Reproduce the entire listing below verbatim, line for line, without altering any entry.

-- -- --

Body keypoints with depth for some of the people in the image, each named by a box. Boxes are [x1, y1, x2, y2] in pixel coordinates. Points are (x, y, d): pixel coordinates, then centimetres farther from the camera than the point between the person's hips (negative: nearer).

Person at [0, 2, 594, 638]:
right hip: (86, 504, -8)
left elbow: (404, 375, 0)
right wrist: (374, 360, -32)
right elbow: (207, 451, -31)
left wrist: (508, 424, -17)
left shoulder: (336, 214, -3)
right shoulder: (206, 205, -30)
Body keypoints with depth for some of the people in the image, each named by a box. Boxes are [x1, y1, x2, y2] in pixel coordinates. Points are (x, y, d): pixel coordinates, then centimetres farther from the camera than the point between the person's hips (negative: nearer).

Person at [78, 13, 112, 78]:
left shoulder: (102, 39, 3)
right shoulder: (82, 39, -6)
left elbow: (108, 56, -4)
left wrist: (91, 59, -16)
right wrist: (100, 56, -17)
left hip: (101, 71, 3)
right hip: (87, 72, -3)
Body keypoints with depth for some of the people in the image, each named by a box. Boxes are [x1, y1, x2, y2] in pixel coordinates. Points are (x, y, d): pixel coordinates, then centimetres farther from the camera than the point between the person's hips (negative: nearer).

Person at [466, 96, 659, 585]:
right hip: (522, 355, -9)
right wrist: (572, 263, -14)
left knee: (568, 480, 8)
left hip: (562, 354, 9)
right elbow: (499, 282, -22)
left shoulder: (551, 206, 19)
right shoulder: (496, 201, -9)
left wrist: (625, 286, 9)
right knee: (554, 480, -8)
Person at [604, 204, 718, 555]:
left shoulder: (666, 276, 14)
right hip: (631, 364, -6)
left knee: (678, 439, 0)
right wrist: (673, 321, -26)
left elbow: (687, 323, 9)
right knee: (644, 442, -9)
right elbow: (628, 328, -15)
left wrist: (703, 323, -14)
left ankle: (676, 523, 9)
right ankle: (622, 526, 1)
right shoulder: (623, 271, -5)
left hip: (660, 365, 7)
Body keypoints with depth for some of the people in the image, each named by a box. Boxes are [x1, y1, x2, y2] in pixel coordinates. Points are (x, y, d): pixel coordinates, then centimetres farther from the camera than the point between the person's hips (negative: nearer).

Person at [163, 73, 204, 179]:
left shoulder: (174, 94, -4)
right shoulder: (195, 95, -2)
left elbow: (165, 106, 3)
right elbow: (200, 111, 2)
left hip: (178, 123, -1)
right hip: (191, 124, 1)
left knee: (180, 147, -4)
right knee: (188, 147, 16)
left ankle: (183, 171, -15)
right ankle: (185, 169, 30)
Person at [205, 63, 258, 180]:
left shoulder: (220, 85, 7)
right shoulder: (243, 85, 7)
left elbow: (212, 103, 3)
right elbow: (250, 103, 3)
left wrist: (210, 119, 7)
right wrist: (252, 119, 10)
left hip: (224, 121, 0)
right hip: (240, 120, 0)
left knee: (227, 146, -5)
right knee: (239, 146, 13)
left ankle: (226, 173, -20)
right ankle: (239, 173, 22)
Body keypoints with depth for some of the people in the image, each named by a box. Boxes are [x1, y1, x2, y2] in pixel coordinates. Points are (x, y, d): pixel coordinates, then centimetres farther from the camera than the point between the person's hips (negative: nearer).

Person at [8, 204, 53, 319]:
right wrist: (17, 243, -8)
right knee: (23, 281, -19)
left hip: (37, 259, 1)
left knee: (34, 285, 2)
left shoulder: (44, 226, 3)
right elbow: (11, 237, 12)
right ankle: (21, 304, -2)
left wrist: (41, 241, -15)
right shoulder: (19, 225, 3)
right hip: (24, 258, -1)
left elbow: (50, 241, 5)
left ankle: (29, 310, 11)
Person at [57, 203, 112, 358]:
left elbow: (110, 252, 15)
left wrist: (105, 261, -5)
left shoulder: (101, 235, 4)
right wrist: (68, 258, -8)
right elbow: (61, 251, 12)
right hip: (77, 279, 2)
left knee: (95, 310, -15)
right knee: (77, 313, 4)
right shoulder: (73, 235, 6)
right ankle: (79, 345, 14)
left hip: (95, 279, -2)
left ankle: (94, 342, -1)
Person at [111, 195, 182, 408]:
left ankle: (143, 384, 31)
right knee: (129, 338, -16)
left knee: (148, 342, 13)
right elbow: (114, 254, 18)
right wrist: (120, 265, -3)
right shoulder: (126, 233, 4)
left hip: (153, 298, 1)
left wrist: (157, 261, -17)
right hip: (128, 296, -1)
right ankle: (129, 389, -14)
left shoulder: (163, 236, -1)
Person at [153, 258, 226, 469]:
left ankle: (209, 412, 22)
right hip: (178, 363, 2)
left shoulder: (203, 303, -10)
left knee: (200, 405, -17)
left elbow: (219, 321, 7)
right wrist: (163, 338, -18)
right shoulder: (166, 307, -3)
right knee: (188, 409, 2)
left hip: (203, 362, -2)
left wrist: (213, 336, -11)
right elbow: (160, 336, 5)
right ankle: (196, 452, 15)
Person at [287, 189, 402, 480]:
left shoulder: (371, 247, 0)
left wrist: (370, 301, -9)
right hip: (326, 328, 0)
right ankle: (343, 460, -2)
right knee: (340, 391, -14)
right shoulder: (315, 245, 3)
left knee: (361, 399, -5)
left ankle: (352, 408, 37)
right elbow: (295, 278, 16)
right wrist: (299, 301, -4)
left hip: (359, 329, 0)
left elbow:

-- -- --

■ Output of the exercise:
Body keypoints with depth for some of the people in the image, each named by a box. Boxes are [x1, y1, x2, y2] in pixel coordinates. Points are (x, y, d): pixel coordinates, then centimetres farther from the camera than the point between the person's hips (negative: nearer).

Person at [0, 2, 594, 638]:
right hip: (86, 504, -8)
left elbow: (404, 375, 0)
right wrist: (374, 360, -32)
right elbow: (207, 451, -31)
left wrist: (508, 424, -17)
left shoulder: (336, 214, -3)
right shoulder: (206, 205, -30)
Body keypoints with depth for some of the people in the image, each named by a box. Boxes are [x1, y1, x2, y2] in pixel coordinates. Points are (x, y, d): pixel coordinates, then centimetres farther from the camera than the point between the person's hips (negative: nearer).

Person at [78, 13, 112, 78]:
left shoulder: (102, 39, 3)
right shoulder: (82, 39, -6)
left elbow: (108, 56, -4)
left wrist: (91, 59, -16)
right wrist: (100, 56, -17)
left hip: (101, 71, 3)
right hip: (87, 72, -3)
Body keypoints with depth for some of the people in the image, each named by a box. Boxes are [x1, y1, x2, y2] in pixel coordinates. Points are (x, y, d): pixel coordinates, then centimetres farther from the camera than the point between the person's hips (negative: nearer).

Person at [466, 96, 659, 585]:
right hip: (522, 355, -9)
right wrist: (572, 263, -14)
left knee: (568, 480, 8)
left hip: (562, 354, 9)
right elbow: (499, 282, -22)
left shoulder: (551, 206, 19)
right shoulder: (496, 201, -9)
left wrist: (625, 286, 9)
right knee: (554, 480, -8)
Person at [604, 204, 718, 555]:
left shoulder: (666, 276, 14)
right hip: (631, 364, -6)
left knee: (678, 439, 0)
right wrist: (673, 321, -26)
left elbow: (687, 323, 9)
right knee: (644, 442, -9)
right elbow: (628, 328, -15)
left wrist: (703, 323, -14)
left ankle: (676, 523, 9)
right ankle: (622, 526, 1)
right shoulder: (623, 271, -5)
left hip: (660, 365, 7)
Body keypoints with depth for some of the people in the image, each named by a box. Boxes are [x1, y1, x2, y2] in pixel coordinates. Points are (x, y, d): pixel coordinates, then centimetres farther from the camera than the point between the person's hips (negative: nearer).

Person at [163, 73, 204, 179]:
left shoulder: (174, 94, -4)
right shoulder: (195, 95, -2)
left elbow: (165, 106, 3)
right elbow: (200, 111, 2)
left hip: (178, 123, -1)
right hip: (191, 124, 1)
left knee: (180, 147, -4)
right knee: (188, 147, 16)
left ankle: (183, 171, -15)
right ankle: (185, 169, 30)
Person at [205, 63, 258, 180]:
left shoulder: (220, 85, 7)
right shoulder: (243, 85, 7)
left elbow: (212, 103, 3)
right elbow: (250, 103, 3)
left wrist: (210, 119, 7)
right wrist: (252, 119, 10)
left hip: (224, 121, 0)
right hip: (240, 120, 0)
left knee: (227, 146, -5)
right knee: (239, 146, 13)
left ankle: (226, 173, -20)
right ankle: (239, 173, 22)
Body keypoints with depth for some of the people in the image, each named by a box. Boxes are [x1, y1, x2, y2] in pixel coordinates. Points are (x, y, d): pixel coordinates, then centimetres farther from the camera than the point between the person's hips (negative: nearer).

Person at [8, 204, 53, 319]:
right wrist: (17, 243, -8)
right knee: (23, 281, -19)
left hip: (37, 259, 1)
left knee: (34, 285, 2)
left shoulder: (44, 226, 3)
right elbow: (11, 237, 12)
right ankle: (21, 304, -2)
left wrist: (41, 241, -15)
right shoulder: (19, 225, 3)
right hip: (24, 258, -1)
left elbow: (50, 241, 5)
left ankle: (29, 310, 11)
Person at [57, 203, 112, 358]:
left elbow: (110, 252, 15)
left wrist: (105, 261, -5)
left shoulder: (101, 235, 4)
right wrist: (68, 258, -8)
right elbow: (61, 251, 12)
right hip: (77, 279, 2)
left knee: (95, 310, -15)
right knee: (77, 313, 4)
right shoulder: (73, 235, 6)
right ankle: (79, 345, 14)
left hip: (95, 279, -2)
left ankle: (94, 342, -1)
Person at [111, 195, 182, 408]:
left ankle: (143, 384, 31)
right knee: (129, 338, -16)
left knee: (148, 342, 13)
right elbow: (114, 254, 18)
right wrist: (120, 265, -3)
right shoulder: (126, 233, 4)
left hip: (153, 298, 1)
left wrist: (157, 261, -17)
right hip: (128, 296, -1)
right ankle: (129, 389, -14)
left shoulder: (163, 236, -1)
Person at [153, 258, 226, 469]:
left ankle: (209, 412, 22)
right hip: (178, 363, 2)
left shoulder: (203, 303, -10)
left knee: (200, 405, -17)
left elbow: (219, 321, 7)
right wrist: (163, 338, -18)
right shoulder: (166, 307, -3)
right knee: (188, 409, 2)
left hip: (203, 362, -2)
left wrist: (213, 336, -11)
right elbow: (160, 336, 5)
right ankle: (196, 452, 15)
Person at [287, 189, 402, 480]:
left shoulder: (371, 247, 0)
left wrist: (370, 301, -9)
right hip: (326, 328, 0)
right ankle: (343, 460, -2)
right knee: (340, 391, -14)
right shoulder: (315, 245, 3)
left knee: (361, 399, -5)
left ankle: (352, 408, 37)
right elbow: (295, 278, 16)
right wrist: (299, 301, -4)
left hip: (359, 329, 0)
left elbow:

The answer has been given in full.